AUFGABEN:
- a) Zähle alle Eigennamen auf, die im Text über Ikeas Umtauschgarantie genannt werden.
- b) Fasse den Absatz, der mit „Ikea gibt lebenslänglich“ beginnt, kürzer zusammen. Die wichtigsten Fakten sollen erhalten bleiben.
- c) Beantworte diese Fragen zum Text über Ikeas Umtauschgarantie:
(i) Nach welcher Zeit endete die Umtauschfrist bisher?
(ii) In welchen Ländern wird das Konzept schon erprobt?
(iii) Welche Aufgabe hat Sabine Nold?

Ikea gibt lebenslänglich. Es war tatsächlich eine mittelgroße Überraschung, als der Möbelriese seine Pläne für den deutschen Markt bekannt gab: Umtauschgarantie auf Lebenszeit, im Handel als auch im Internet. Bislang endete die Umtauschfrist nach drei Monaten. Mittelgroß war die Überraschung nur deshalb, weil das Konzept in Norwegen und Dänemark bereits drei Jahre erprobt wird und dort „die Rückgabequote nicht exorbitant anstieg“, sagt Pressesprecherin Sabine Nold.

VORLIEGENDE DATEN:
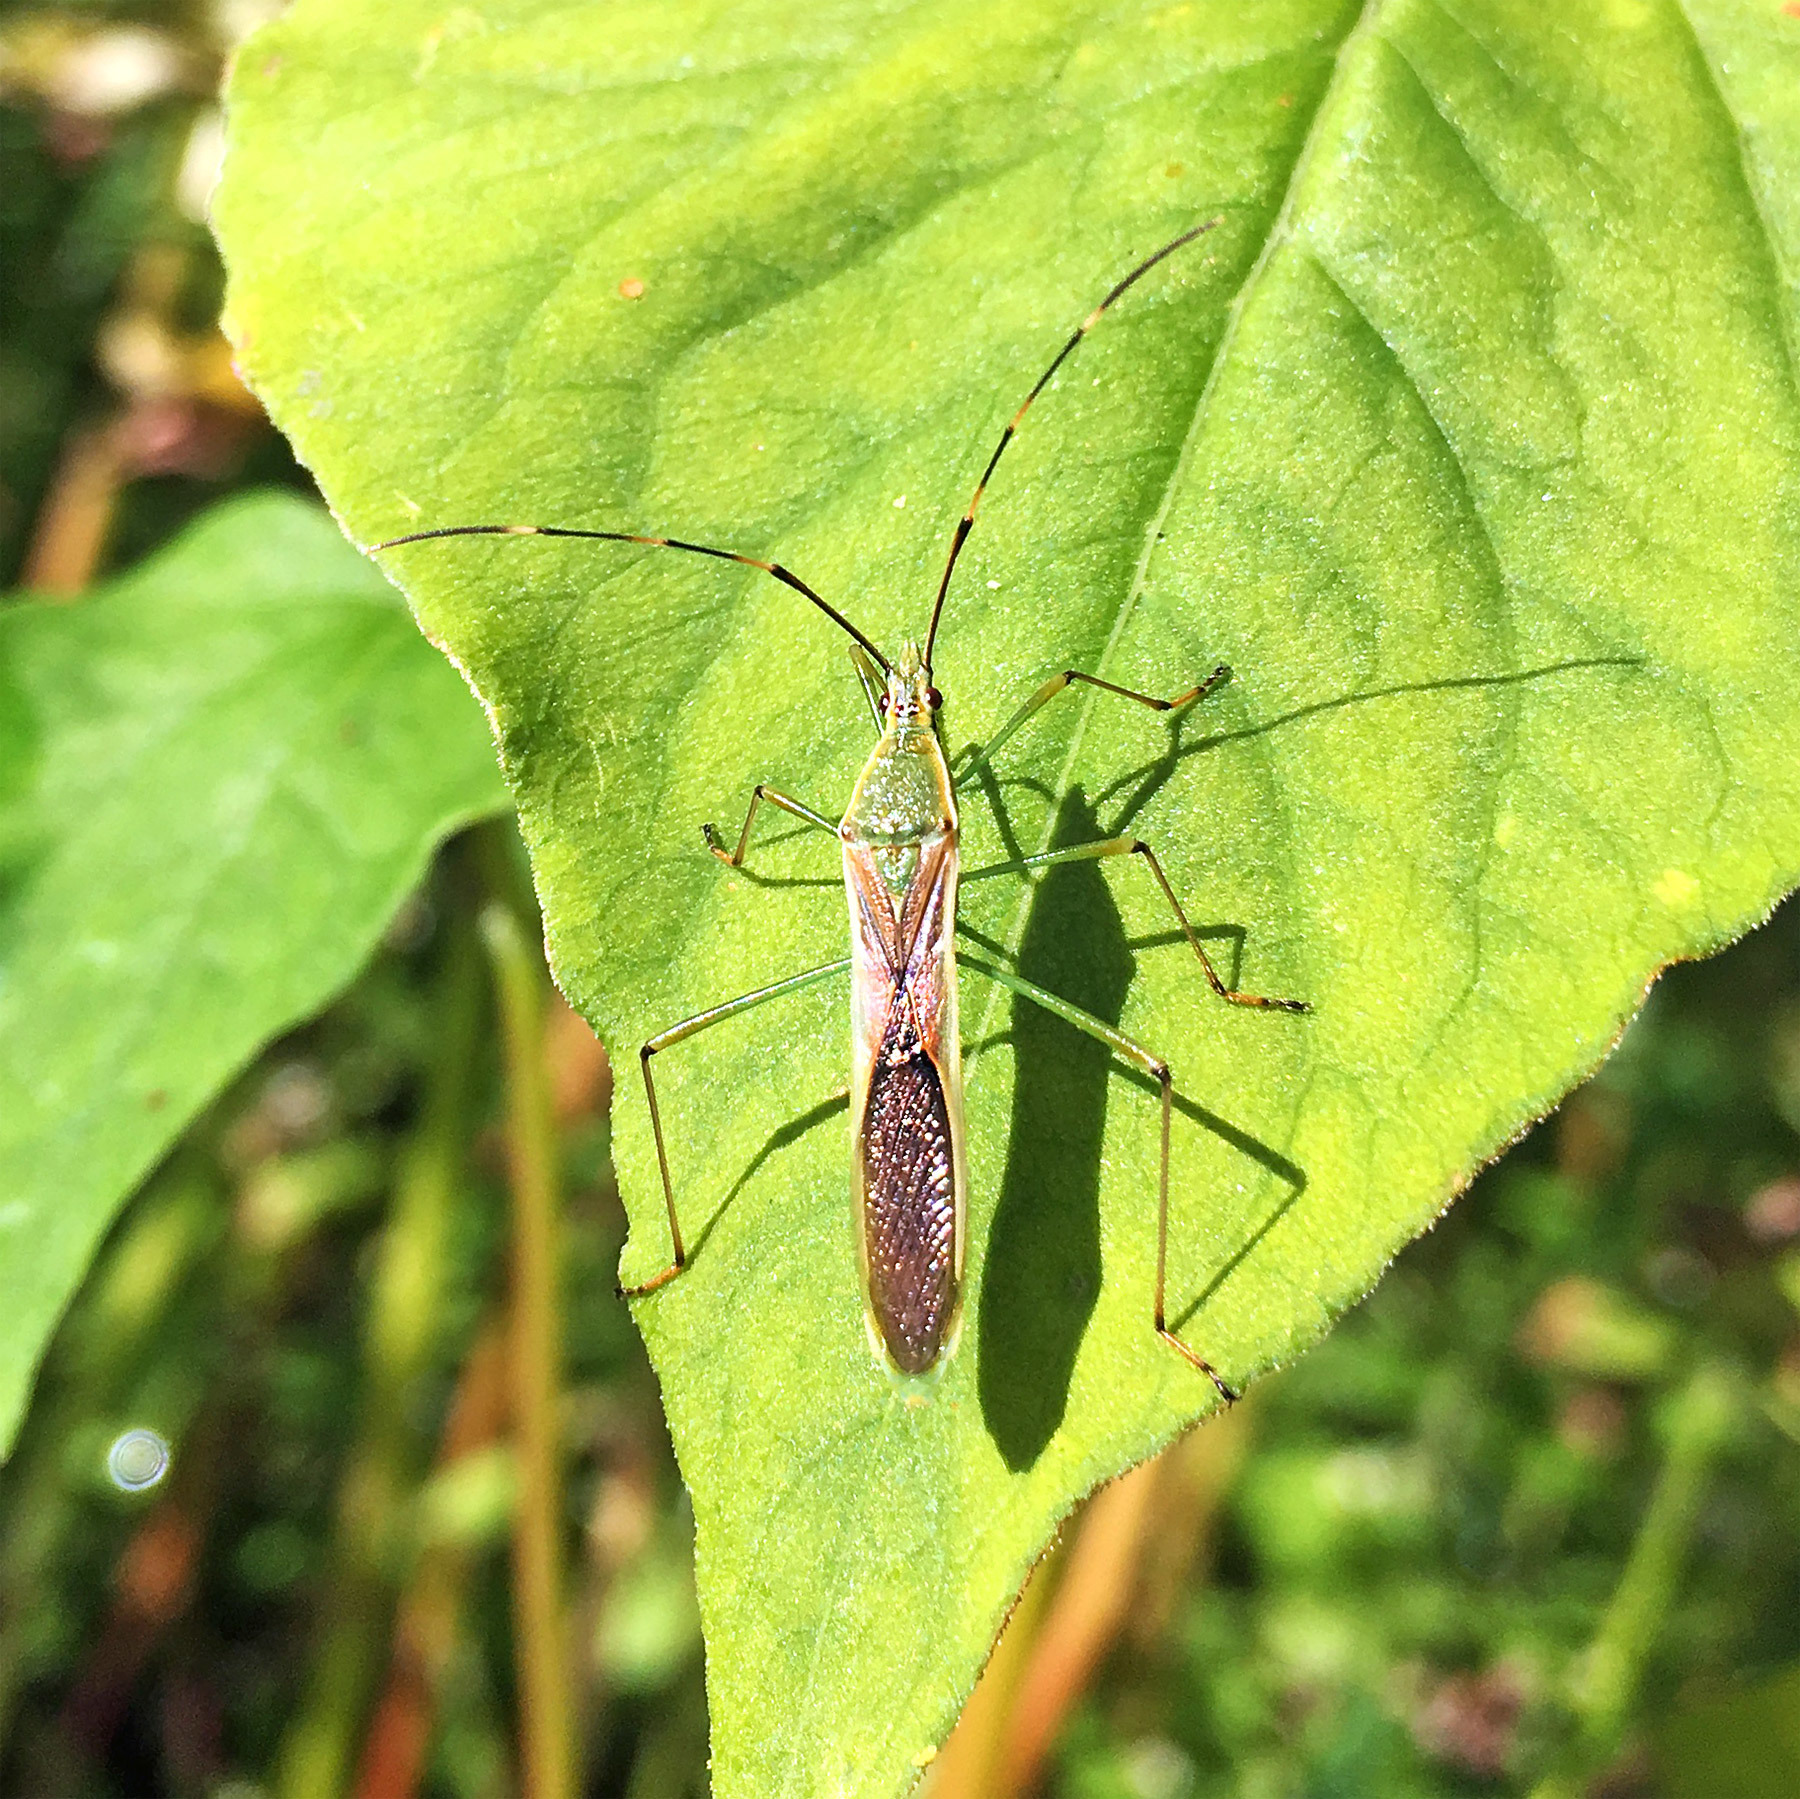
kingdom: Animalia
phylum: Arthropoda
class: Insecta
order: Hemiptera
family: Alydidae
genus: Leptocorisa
==
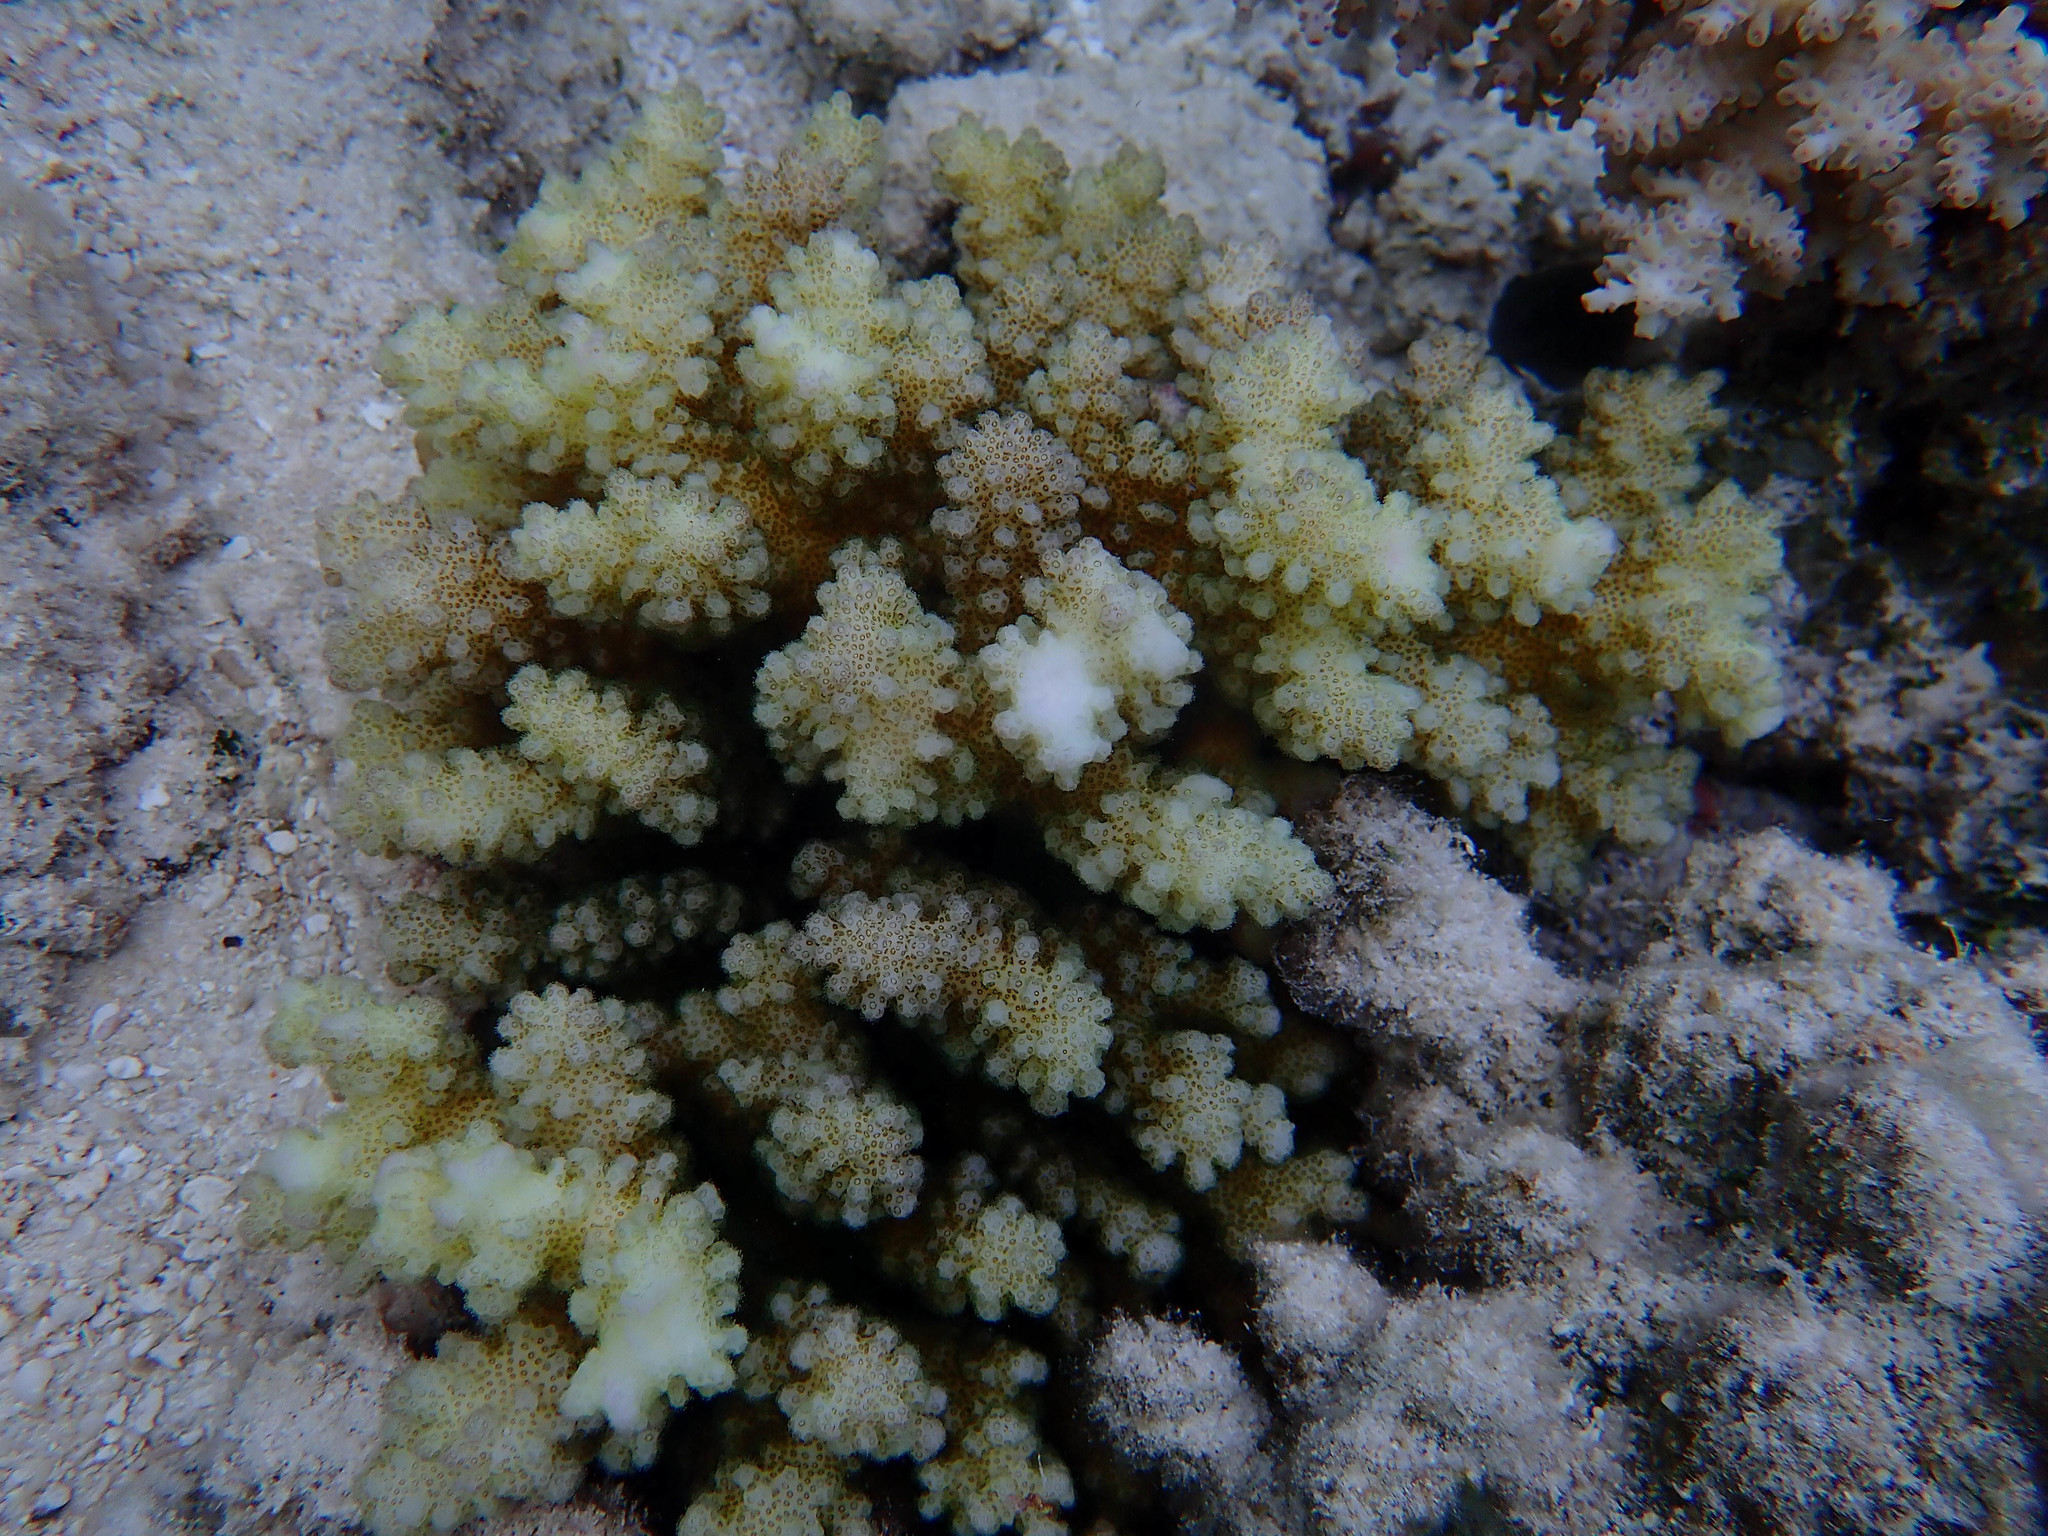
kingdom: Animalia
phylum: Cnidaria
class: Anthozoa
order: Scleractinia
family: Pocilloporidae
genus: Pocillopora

LÖSUNGEN:
- a)
- Ikea
- Norwegen
- Dänemark
- Sabine Nold

- b) Ikea führt in Deutschland eine Umtauschgarantie auf Lebenszeit ein, im Laden wie im Internet. Bisher endete die Frist nach drei Monaten. Ganz überraschend ist das nicht: In Norwegen und Dänemark wird das Konzept schon seit drei Jahren erprobt. Laut Pressesprecherin Sabine Nold ist die Rückgabequote dort nicht übermäßig gestiegen.

- c)
(i) Nach drei Monaten.
(ii) In Norwegen und Dänemark.
(iii) Sie ist Pressesprecherin.